=== ACTIVITY ===
Each of the entries below is to be written out exactly, and the images skipped.

=== DATASET ENTRIES ===
------------------------------------------------------------

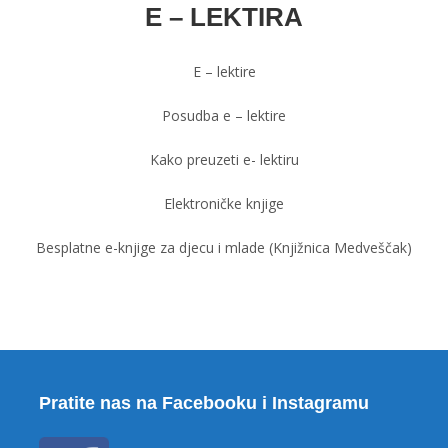
E – LEKTIRA
E – lektire
Posudba e – lektire
Kako preuzeti e- lektiru
Elektroničke knjige
Besplatne e-knjige za djecu i mlade (Knjižnica Medveščak)
Pratite nas na Facebooku i Instagramu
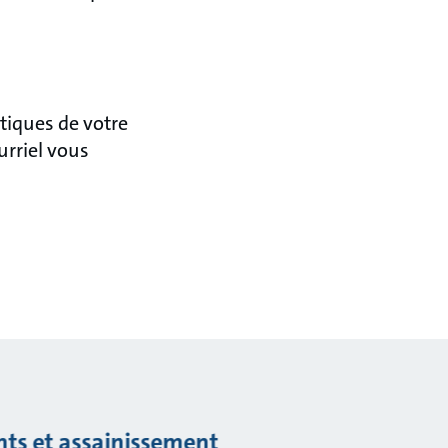
tiques de votre
urriel vous
nts et assainissement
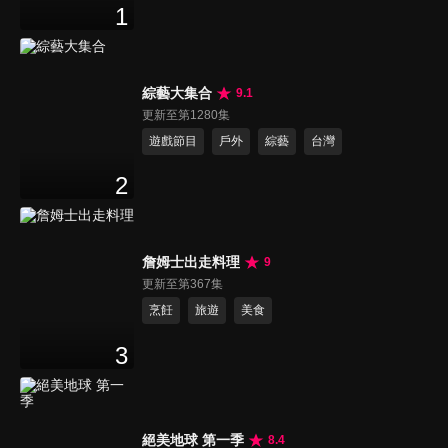
1
綜藝大集合
9.1
更新至第1280集
遊戲節目
戶外
綜藝
台灣
2
詹姆士出走料理
9
更新至第367集
烹飪
旅遊
美食
3
絕美地球 第一季
8.4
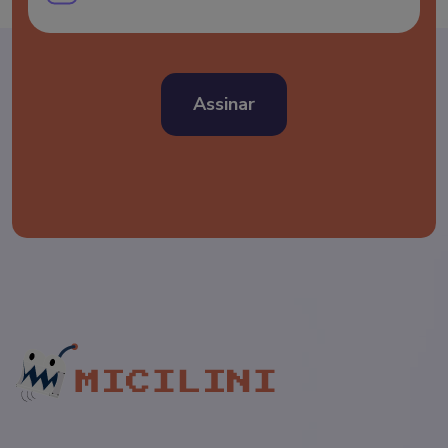
Assinar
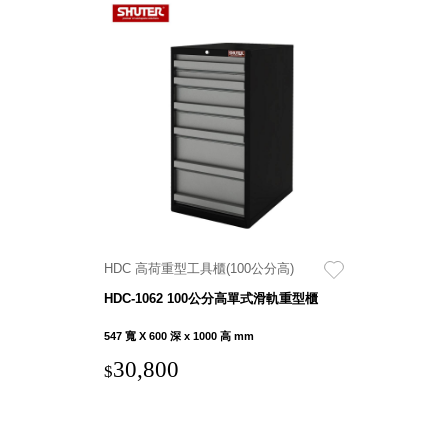
HDC 高荷重型工具櫃(100公分高)
HDC-1062 100公分高單式滑軌重型櫃
547 寬 X 600 深 x 1000 高 mm
30,800
$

------------------------------------------------------------

=== SOLUTION TO THIS PROBLEM ===
E – LEKTIRA
E – lektire
Posudba e – lektire
Kako preuzeti e- lektiru
Elektroničke knjige
Besplatne e-knjige za djecu i mlade (Knjižnica Medveščak)
Pratite nas na Facebooku i Instagramu
tiques de votre
urriel vous
nts et assainissement
1
綜藝大集合
9.1
更新至第1280集
遊戲節目
戶外
綜藝
台灣
2
詹姆士出走料理
9
更新至第367集
烹飪
旅遊
美食
3
絕美地球 第一季
8.4
Assinar
HDC 高荷重型工具櫃(100公分高)
HDC-1062 100公分高單式滑軌重型櫃
547 寬 X 600 深 x 1000 高 mm
30,800
$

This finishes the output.